--- Input for this task ---
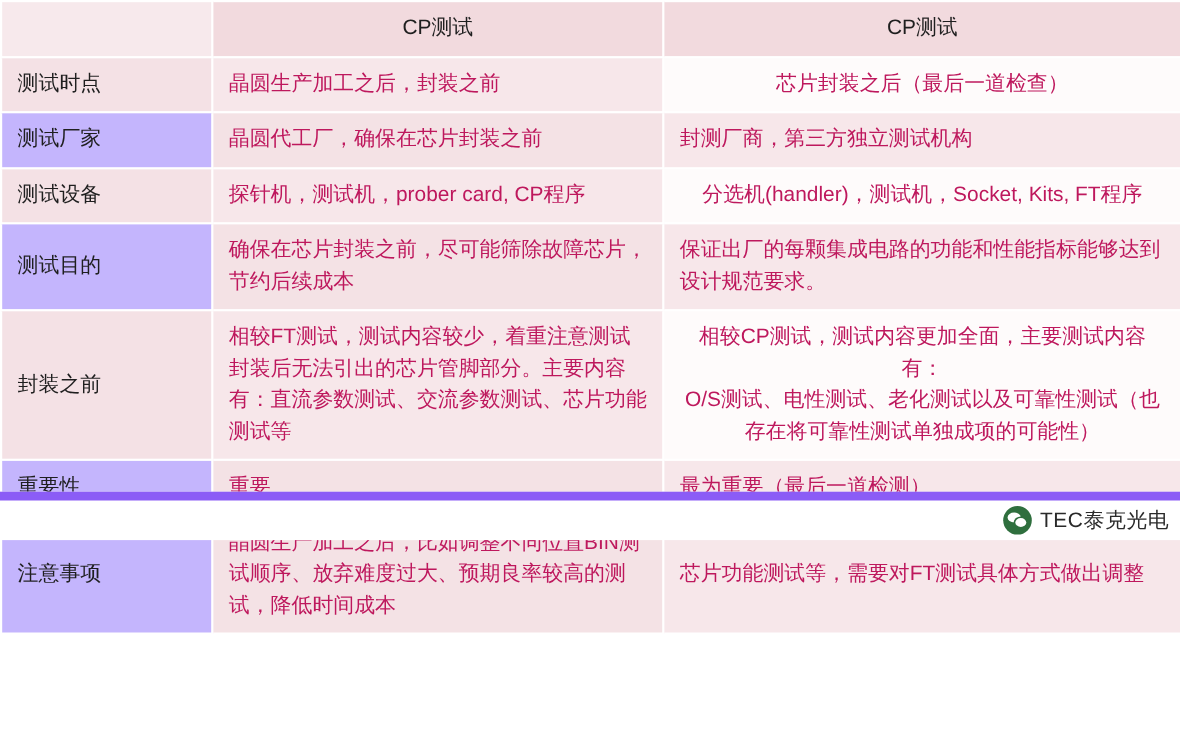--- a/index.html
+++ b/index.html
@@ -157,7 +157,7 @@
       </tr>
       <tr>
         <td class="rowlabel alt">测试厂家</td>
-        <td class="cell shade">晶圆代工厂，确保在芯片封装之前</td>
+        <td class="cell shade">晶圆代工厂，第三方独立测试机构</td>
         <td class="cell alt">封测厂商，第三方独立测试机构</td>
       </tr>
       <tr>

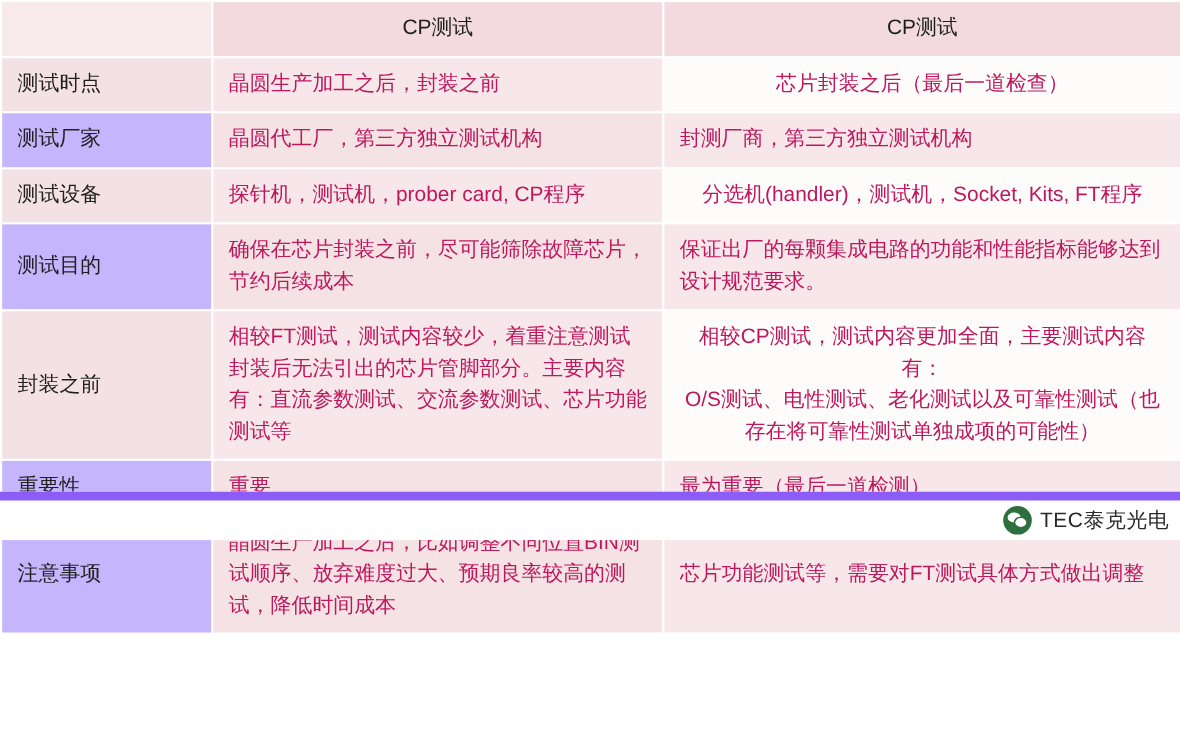--- a/index.html
+++ b/index.html
@@ -81,11 +81,11 @@
   .footer {
     position: absolute;
     left: 0;
-    bottom: 0;
+    bottom: 11px;
     width: 1073px;
     height: 44px;
     background: #ffffff;
-    border-top: 8px solid #8b5cf6;
+    border-top: 6px solid #8b5cf6;
     display: flex;
     align-items: center;
     justify-content: flex-end;

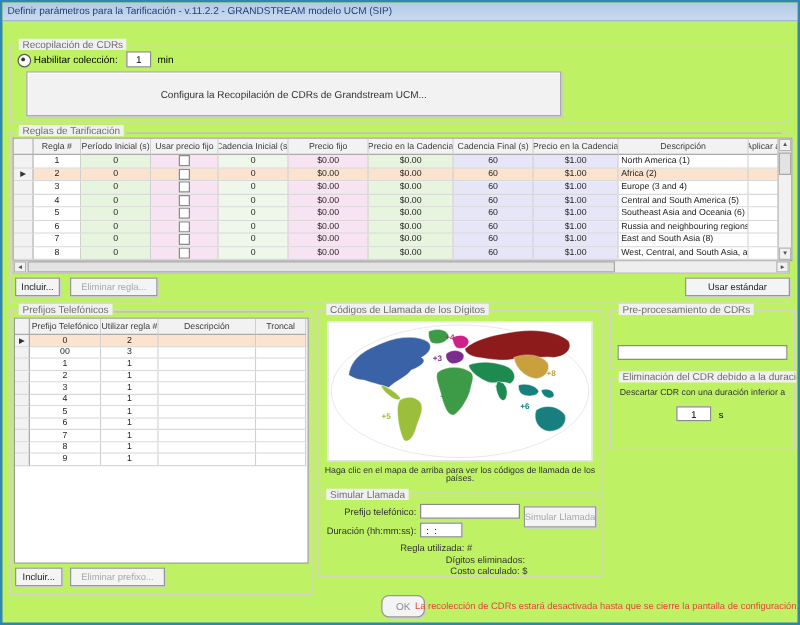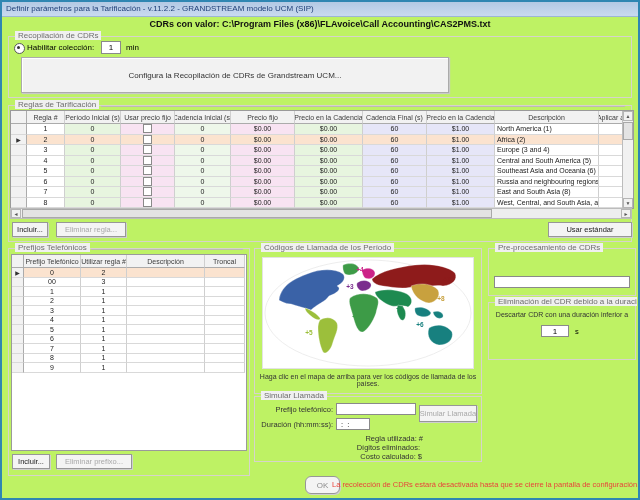--- a/index.html
+++ b/index.html
@@ -45,7 +45,6 @@
     <span>Definir parámetros para la Tarificación - v.11.2.2 - GRANDSTREAM modelo UCM (SIP)</span>
   </div>
 
-  <div class="hdrpath">CDRs con valor: C:\Program Files (x86)\FLAvoice\Call Accounting\CAS2PMS.txt</div>
 
   <div class="groupbox" style="left:6px;top:34px;width:622px;height:60px;">
     <span class="grouplabel">Recopilación de CDRs</span>

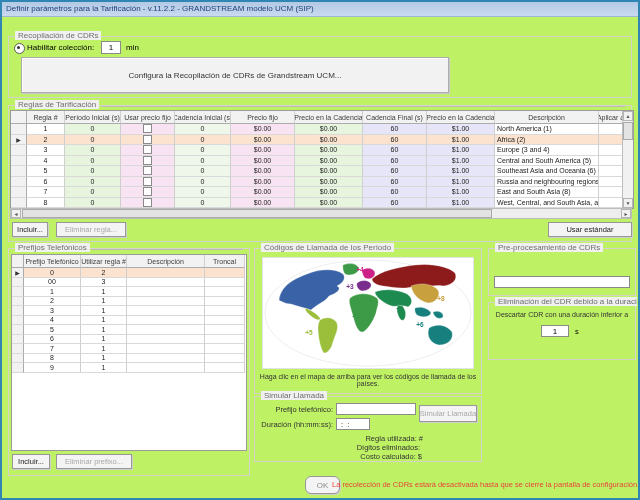--- a/index.html
+++ b/index.html
@@ -311,7 +311,7 @@
   <button class="btn disabled" style="left:54px;top:452px;width:76px;height:15px;">Eliminar prefixo...</button>
 
   <div class="groupbox" style="left:252px;top:246px;width:226px;height:144px;">
-    <span class="grouplabel">Códigos de Llamada de los Período</span>
+    <span class="grouplabel">Códigos de Llamada de los Dígitos</span>
     <div class="mapframe" style="left:7px;top:8px;width:210px;height:110px;">
       <svg id="mapsvg" width="210" height="110" viewBox="0 0 210 110">
         <ellipse cx="105" cy="55" rx="103" ry="53" fill="#ffffff" stroke="#e0e0e0" stroke-width="0.6"></ellipse>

--- Assigned task ---
How many lines of the listing above include the word "Códigos"? Reply with the number alone.

--- Solution for this task ---
2